◆ DATEN ZUR AUFGABE
········
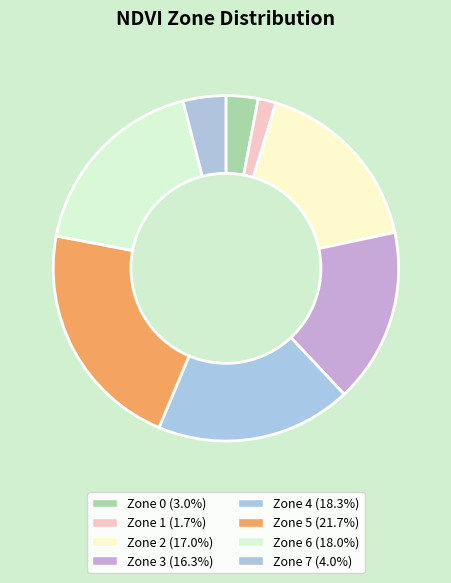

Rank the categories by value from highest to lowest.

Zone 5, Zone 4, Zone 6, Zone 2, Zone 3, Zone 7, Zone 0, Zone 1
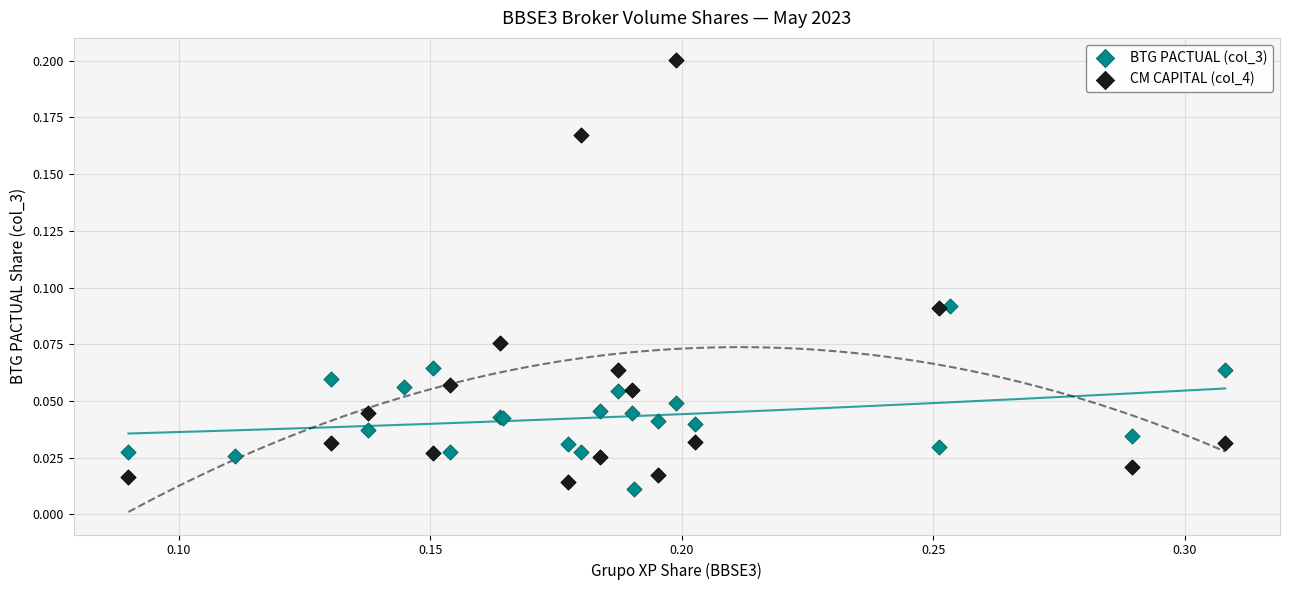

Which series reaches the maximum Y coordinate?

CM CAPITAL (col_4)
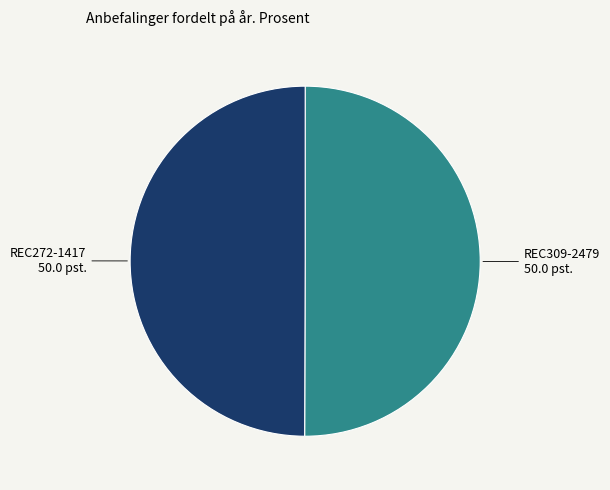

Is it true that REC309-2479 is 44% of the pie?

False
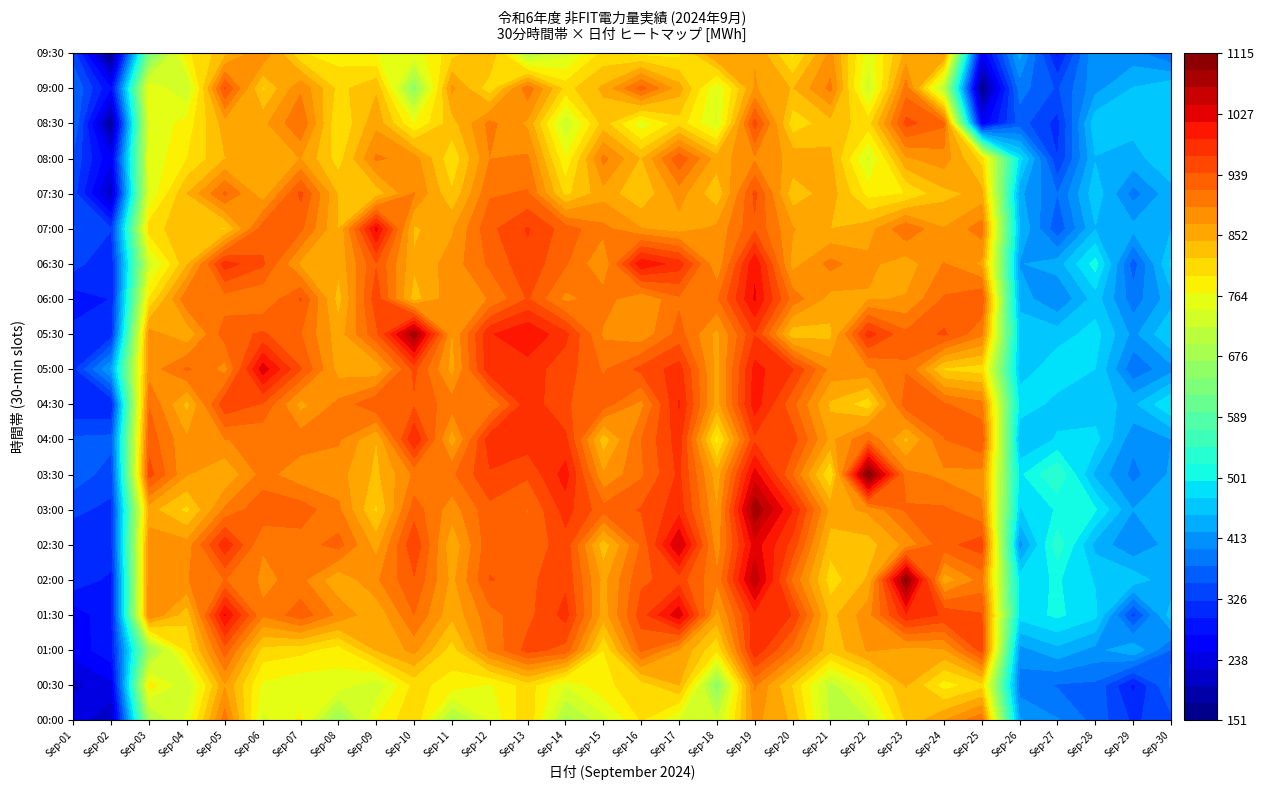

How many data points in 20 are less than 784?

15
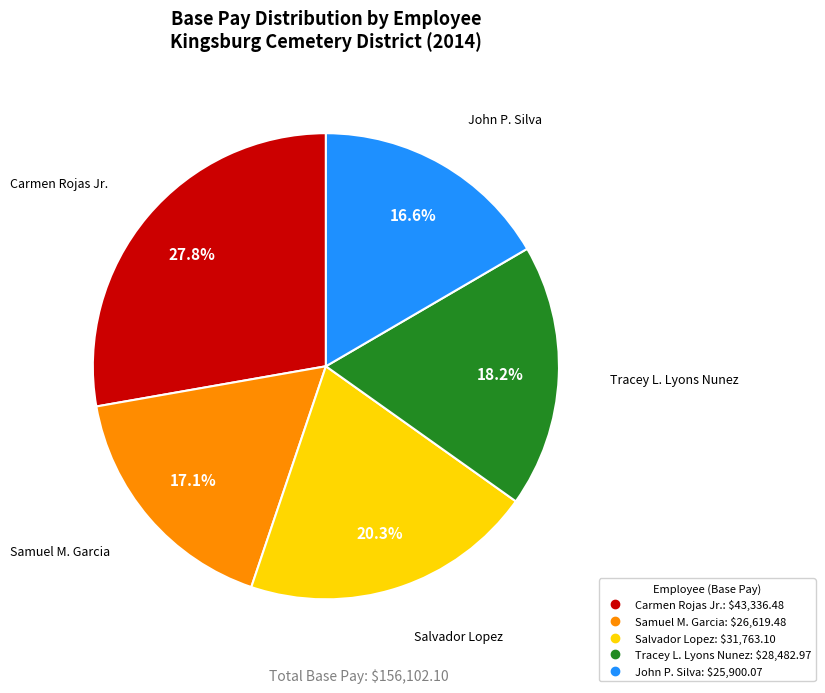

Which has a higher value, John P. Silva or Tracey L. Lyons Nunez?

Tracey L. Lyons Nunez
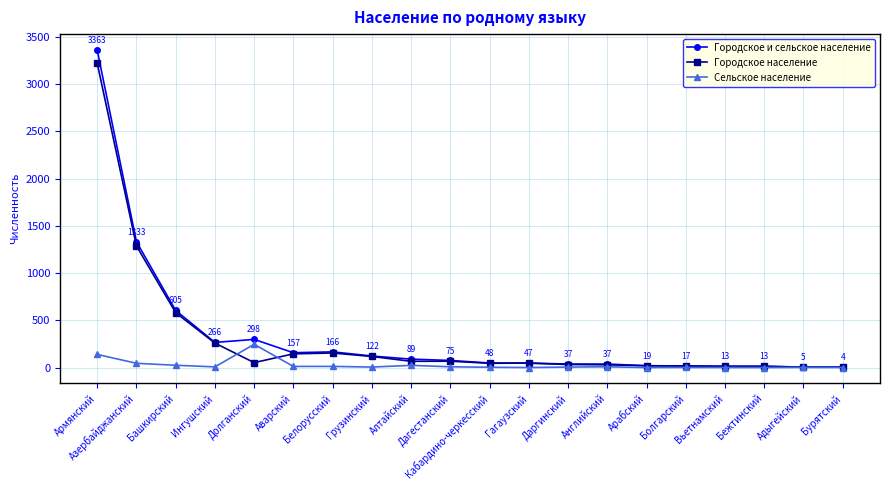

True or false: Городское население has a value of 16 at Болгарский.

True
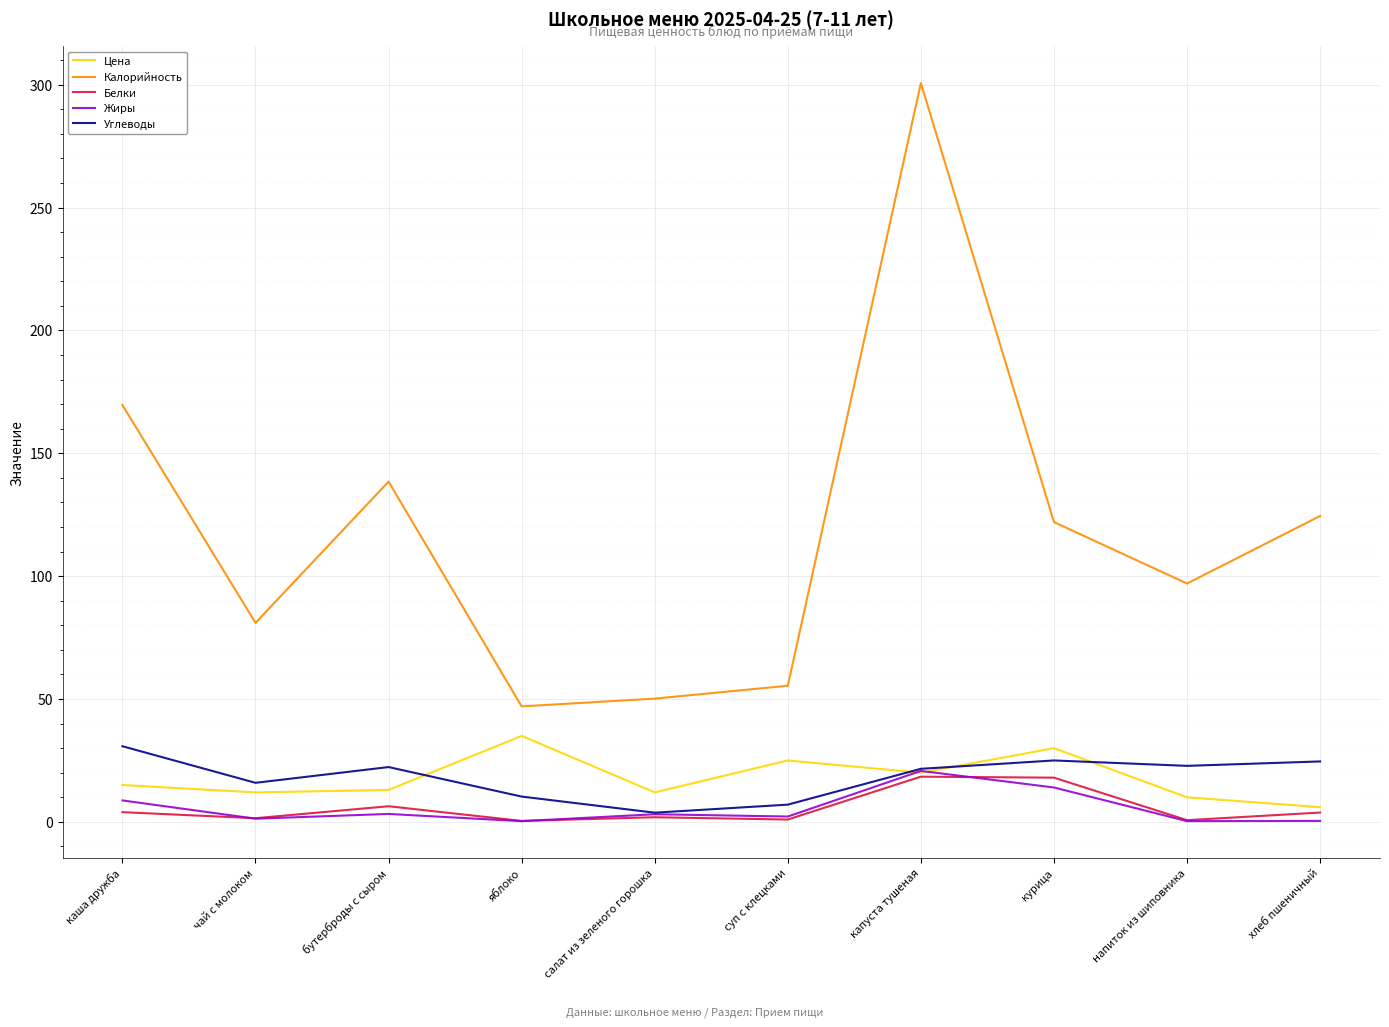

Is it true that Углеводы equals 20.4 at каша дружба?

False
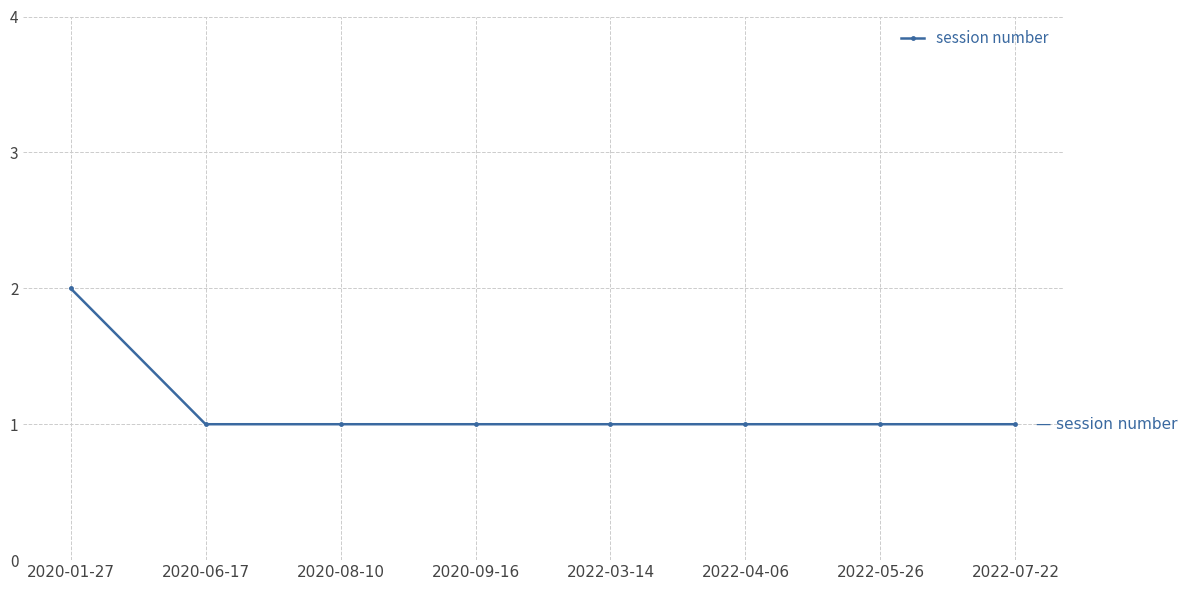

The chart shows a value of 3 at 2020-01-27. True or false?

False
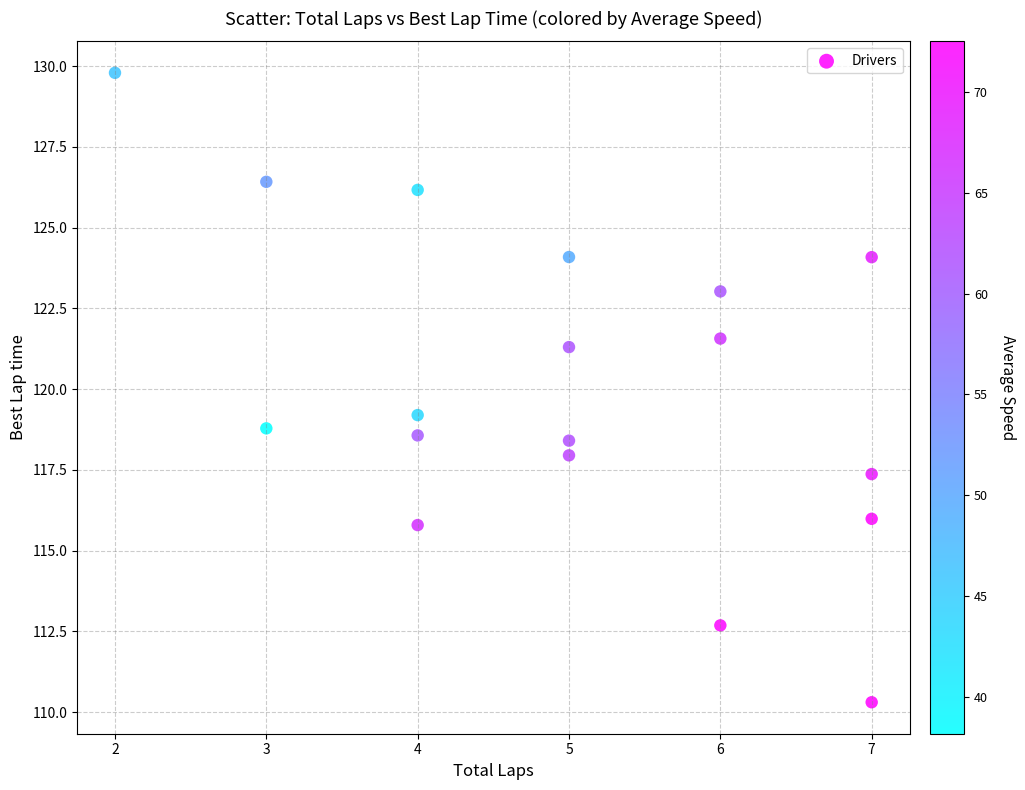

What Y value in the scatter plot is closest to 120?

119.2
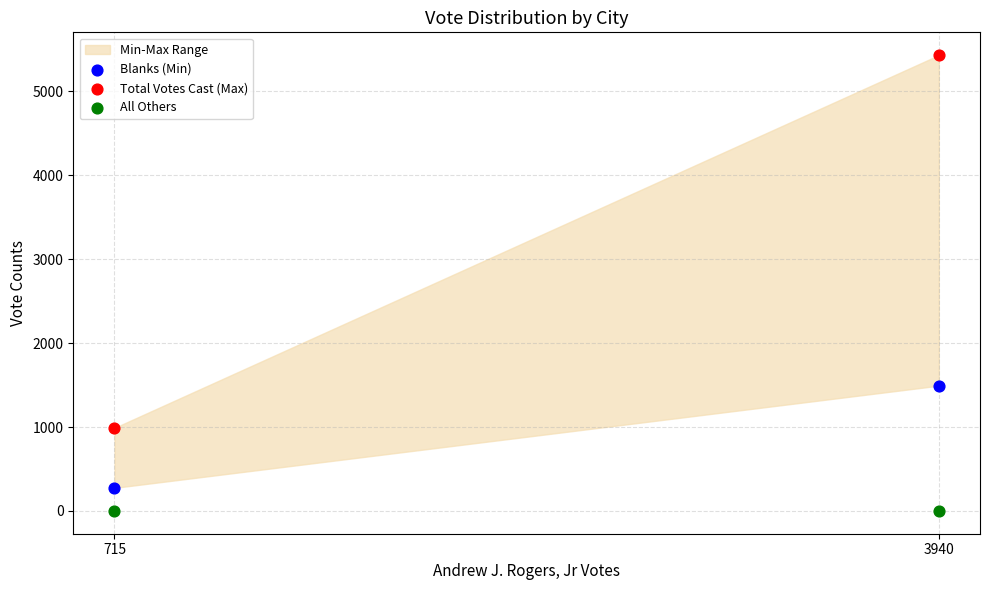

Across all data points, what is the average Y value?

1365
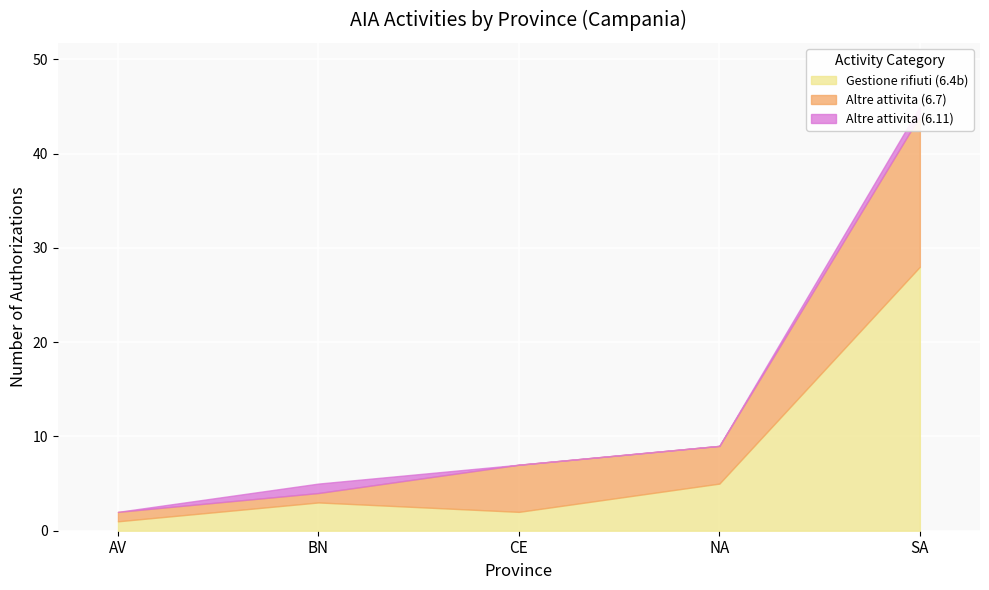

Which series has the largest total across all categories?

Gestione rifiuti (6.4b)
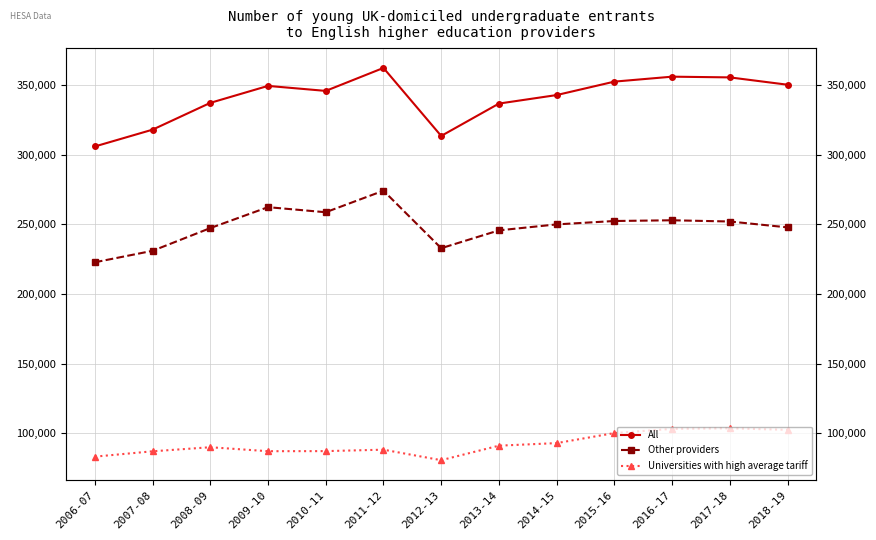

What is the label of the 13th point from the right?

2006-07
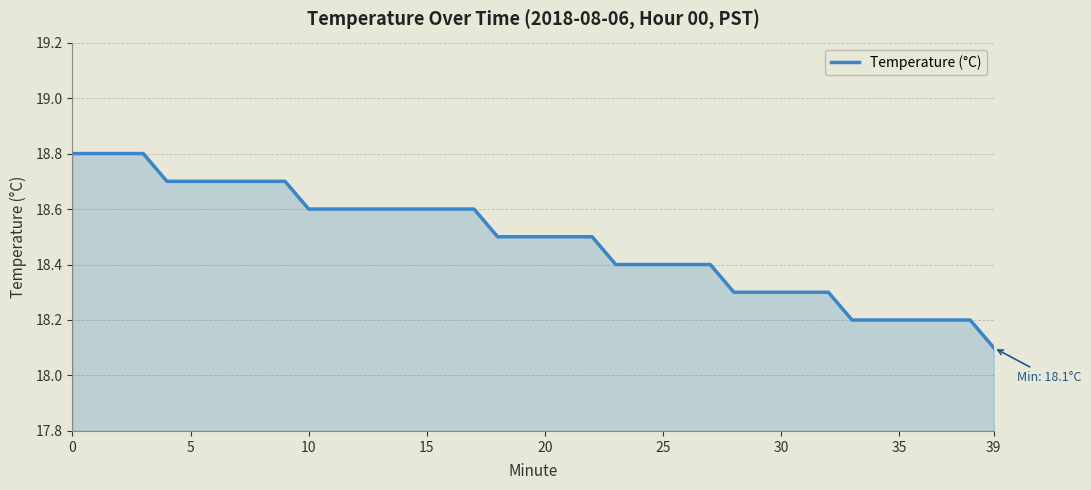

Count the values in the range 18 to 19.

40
········
◆ ZUR AUFGABE
Schreib die Daten von der Zeile mit „True or false: Городское“ bis zu ihrem Ende noch einmal ab und setze dabei „dot plot“ an die Stelle von „scatter plot“, ohne sonst etwas zu ändern. Die Bilder gehören nicht in die Antwort.

◆ LÖSUNG DER AUFGABE
True or false: Городское население has a value of 16 at Болгарский.

True

Is it true that Углеводы equals 20.4 at каша дружба?

False

The chart shows a value of 3 at 2020-01-27. True or false?

False

What Y value in the dot plot is closest to 120?

119.2

Across all data points, what is the average Y value?

1365

Which series has the largest total across all categories?

Gestione rifiuti (6.4b)

What is the label of the 13th point from the right?

2006-07

Count the values in the range 18 to 19.

40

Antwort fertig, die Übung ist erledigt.